Pogrebin: Law firms didn’t make that much money and we didn’t expect to make that much money. What you did expect was to have an interesting career, and hopefully when you retired you’d have enough to live on and you’d be able to send your kids to good-enough schools. Obviously, today, when the biggest law firms run something like 11,000 [employees], it’s a business. And people are much more interested in money in the law business. 

Wildes: Well, my son, Michael, now runs our practice. I’m the oldest guy here. 

THAT COVID-19 THING 

Reisman: Nobody comes to the house because they don’t want to infect us. The kids do the shopping and they leave it on the front walk; you stand at least 6 feet away from them and talk. You’re conversing with clients on the telephone. You do sneak into your office when you need to. We’re getting our work done, but the courts are basically closed. It’s a tough time for everybody.  

Spelfogel: I don’t know which is worse, working from my desktop at home for many months, or not being able to go out and play softball Sunday morning. 

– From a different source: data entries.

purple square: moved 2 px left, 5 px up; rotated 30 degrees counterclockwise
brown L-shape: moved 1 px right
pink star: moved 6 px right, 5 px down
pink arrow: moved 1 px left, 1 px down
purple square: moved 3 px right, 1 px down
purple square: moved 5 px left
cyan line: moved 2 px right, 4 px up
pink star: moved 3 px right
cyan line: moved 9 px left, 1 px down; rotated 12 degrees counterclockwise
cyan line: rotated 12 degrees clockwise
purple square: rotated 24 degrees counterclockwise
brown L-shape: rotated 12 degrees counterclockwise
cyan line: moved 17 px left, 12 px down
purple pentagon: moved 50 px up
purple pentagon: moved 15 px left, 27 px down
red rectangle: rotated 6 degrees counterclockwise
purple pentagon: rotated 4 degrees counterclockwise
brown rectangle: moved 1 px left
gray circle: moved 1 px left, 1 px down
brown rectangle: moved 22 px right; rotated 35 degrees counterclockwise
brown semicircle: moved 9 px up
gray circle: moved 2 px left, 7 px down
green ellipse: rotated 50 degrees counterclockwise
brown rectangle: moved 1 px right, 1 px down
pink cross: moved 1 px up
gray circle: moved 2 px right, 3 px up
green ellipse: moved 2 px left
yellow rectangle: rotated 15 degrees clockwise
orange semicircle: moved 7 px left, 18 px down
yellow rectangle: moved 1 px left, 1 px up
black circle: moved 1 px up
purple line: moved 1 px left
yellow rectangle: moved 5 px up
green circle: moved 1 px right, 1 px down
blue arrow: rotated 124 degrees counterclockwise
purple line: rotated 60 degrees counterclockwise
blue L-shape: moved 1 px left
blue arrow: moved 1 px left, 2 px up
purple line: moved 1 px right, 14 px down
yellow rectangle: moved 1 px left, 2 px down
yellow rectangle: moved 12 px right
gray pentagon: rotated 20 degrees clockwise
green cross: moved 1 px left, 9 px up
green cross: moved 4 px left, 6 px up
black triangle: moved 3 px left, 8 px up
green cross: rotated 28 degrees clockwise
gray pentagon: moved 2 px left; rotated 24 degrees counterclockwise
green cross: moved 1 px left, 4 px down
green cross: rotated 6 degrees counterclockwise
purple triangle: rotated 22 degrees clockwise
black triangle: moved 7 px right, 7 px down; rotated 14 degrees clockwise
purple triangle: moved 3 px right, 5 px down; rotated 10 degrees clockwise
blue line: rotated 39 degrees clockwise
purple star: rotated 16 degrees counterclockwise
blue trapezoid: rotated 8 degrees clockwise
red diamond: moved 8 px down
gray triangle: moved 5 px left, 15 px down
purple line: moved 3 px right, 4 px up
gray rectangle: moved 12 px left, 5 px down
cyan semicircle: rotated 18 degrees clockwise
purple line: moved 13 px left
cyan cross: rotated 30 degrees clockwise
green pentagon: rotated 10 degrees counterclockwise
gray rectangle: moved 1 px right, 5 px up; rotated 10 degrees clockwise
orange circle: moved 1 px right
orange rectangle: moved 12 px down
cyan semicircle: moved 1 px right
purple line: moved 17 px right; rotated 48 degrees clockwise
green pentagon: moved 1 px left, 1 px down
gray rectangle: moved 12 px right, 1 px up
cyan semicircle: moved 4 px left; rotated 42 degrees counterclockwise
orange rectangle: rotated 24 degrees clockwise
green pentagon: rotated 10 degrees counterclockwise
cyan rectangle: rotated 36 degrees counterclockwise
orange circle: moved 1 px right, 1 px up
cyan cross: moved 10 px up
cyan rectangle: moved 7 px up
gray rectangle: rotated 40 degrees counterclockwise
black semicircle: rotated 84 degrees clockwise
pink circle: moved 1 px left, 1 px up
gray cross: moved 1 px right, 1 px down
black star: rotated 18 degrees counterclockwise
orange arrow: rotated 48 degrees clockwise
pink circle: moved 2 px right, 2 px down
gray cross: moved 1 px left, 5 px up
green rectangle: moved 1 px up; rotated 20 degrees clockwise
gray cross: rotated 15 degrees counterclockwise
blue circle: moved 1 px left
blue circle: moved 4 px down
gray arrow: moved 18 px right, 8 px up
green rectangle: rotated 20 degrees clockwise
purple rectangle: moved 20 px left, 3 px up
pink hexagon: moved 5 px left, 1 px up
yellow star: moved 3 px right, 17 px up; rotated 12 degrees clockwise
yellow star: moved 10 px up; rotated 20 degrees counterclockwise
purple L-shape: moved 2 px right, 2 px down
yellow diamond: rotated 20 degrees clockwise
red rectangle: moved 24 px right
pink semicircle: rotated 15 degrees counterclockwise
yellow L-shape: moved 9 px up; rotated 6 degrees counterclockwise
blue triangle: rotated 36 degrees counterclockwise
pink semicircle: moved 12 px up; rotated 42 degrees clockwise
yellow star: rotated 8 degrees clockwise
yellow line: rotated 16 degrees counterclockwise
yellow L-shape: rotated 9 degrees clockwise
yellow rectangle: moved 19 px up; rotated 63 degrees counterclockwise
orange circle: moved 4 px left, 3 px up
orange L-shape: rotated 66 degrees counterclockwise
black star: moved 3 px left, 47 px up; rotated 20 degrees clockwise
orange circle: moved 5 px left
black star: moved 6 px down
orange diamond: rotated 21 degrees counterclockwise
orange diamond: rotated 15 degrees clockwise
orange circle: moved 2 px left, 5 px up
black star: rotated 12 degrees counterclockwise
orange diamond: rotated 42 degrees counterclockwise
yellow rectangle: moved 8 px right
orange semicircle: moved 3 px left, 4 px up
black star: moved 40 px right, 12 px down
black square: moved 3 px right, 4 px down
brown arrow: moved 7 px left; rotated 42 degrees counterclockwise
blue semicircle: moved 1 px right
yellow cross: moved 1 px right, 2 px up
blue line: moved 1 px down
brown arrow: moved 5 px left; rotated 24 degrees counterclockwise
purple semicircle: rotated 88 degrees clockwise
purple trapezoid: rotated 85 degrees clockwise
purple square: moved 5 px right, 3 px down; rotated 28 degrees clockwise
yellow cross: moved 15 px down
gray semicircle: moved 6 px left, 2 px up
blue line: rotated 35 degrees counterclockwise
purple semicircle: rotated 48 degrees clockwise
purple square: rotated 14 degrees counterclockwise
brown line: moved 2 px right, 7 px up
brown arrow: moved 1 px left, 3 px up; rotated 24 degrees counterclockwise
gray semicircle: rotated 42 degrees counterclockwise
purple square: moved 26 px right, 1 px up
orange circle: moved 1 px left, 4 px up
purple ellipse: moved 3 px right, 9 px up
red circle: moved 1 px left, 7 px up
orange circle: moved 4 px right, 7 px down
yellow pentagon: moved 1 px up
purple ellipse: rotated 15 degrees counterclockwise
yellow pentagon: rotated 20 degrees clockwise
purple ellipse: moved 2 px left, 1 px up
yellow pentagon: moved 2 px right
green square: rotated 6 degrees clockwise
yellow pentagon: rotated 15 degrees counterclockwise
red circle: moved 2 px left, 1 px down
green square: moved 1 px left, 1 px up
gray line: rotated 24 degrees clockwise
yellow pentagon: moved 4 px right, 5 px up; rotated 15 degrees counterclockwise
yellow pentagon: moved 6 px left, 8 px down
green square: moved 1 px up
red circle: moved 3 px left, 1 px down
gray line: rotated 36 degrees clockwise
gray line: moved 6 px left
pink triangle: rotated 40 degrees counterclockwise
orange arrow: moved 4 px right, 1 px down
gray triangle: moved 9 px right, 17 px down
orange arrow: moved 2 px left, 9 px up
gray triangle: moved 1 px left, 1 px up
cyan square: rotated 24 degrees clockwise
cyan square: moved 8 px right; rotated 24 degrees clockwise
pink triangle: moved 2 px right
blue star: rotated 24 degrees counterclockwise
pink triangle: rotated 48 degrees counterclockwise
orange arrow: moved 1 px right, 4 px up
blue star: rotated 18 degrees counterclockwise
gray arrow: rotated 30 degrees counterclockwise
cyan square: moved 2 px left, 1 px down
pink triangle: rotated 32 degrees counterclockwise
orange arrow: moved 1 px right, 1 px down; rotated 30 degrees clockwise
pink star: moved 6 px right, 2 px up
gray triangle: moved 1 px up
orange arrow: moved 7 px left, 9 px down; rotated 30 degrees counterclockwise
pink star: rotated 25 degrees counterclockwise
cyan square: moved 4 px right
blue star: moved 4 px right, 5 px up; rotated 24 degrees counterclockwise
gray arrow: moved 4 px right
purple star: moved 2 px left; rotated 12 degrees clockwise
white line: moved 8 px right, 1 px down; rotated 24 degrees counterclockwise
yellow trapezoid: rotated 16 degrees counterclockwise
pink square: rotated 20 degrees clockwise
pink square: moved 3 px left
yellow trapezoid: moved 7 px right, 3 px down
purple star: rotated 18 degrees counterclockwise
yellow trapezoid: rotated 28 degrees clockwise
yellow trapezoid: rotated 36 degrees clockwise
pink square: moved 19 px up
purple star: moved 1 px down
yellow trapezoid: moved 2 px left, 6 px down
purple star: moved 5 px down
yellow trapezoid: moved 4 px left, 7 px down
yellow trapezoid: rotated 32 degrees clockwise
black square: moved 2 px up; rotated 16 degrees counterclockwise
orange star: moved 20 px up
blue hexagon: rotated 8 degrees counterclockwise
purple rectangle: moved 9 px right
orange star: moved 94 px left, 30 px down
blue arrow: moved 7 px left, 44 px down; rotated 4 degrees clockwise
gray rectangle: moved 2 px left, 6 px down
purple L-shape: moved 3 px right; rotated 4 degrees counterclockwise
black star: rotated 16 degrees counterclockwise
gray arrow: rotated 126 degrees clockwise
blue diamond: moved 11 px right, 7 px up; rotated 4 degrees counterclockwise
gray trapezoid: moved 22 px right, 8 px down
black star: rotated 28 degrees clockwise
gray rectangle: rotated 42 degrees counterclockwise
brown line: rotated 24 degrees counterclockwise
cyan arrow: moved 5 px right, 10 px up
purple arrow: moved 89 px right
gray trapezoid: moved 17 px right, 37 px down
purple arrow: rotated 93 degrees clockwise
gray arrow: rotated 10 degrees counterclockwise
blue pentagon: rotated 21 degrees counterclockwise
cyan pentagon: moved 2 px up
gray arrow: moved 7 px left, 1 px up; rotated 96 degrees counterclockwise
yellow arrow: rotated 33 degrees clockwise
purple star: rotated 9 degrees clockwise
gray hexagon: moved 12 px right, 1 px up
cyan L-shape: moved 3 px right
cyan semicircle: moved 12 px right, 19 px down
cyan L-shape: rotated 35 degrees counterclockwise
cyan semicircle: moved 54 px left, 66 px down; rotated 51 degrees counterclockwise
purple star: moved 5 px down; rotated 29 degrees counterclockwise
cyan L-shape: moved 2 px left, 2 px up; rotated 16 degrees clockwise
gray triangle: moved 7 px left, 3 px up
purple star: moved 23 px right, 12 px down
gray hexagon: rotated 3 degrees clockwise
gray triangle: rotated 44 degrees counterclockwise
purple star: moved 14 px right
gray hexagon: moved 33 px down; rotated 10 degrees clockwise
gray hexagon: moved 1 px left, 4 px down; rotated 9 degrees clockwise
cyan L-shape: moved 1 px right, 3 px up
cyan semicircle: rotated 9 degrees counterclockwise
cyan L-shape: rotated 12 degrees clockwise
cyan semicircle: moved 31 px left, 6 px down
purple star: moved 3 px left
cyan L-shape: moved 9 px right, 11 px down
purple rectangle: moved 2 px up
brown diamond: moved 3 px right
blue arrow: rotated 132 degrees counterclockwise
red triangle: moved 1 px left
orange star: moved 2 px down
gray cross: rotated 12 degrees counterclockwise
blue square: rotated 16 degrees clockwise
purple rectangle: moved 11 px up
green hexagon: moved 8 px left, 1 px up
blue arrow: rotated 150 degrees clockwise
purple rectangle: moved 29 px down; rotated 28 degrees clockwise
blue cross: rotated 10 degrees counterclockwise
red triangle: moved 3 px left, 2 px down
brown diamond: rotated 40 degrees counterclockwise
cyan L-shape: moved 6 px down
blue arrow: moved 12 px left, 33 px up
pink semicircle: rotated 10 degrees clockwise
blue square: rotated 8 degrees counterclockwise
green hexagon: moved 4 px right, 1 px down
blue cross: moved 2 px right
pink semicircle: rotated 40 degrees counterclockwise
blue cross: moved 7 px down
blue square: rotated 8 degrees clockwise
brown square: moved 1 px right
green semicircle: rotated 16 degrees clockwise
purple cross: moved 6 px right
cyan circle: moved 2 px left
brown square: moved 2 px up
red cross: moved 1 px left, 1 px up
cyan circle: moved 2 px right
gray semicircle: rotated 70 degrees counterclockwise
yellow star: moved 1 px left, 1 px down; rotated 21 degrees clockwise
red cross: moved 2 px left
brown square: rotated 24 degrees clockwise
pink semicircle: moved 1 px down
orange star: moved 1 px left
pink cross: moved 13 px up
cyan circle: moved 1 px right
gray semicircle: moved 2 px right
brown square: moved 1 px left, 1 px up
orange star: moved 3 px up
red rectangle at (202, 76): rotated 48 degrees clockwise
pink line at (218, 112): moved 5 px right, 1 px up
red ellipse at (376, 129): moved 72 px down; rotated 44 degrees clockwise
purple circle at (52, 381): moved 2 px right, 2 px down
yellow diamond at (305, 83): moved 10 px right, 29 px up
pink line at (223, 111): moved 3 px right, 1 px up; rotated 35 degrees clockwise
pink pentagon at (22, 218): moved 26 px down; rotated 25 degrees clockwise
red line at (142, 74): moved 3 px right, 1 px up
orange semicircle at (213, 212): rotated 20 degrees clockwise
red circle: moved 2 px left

Pogrebin: There is a huge amount of regulations and rules relating to COVID-19 and employers’ responsibilities. That takes up a lot of time. 

Rheingold: The volume of work isn’t there. And you’re just wasting so much time. The files are in the office. My paralegal lives in New York City, goes into the office once a week, gets the stuff, takes it to her house and then we can talk it over from there. I did think, “What’s the sense of working under these circumstances?” But if anything, it’s more like a challenge. 

Wildes: I’m staying at home. I don’t go to the office at all, and if I walk outside I wear a mask.  

KEEPING ON  

Reisman: One of the good things about having a law degree, you don’t have to quit. As long as you have your mental and physical health, you can work. 

Rosenberger: I’m still a litigator. I like being in the courtroom. 

Spelfogel: There’s nothing I can think of that I would do in retirement that I’m not already doing. 

Bidwell: I love practicing. They’re going to take me out feet first.  

Weitz: As soon as the courts open up to try this case, there’s this expert I want to blow out of the water. I’m going to have fun.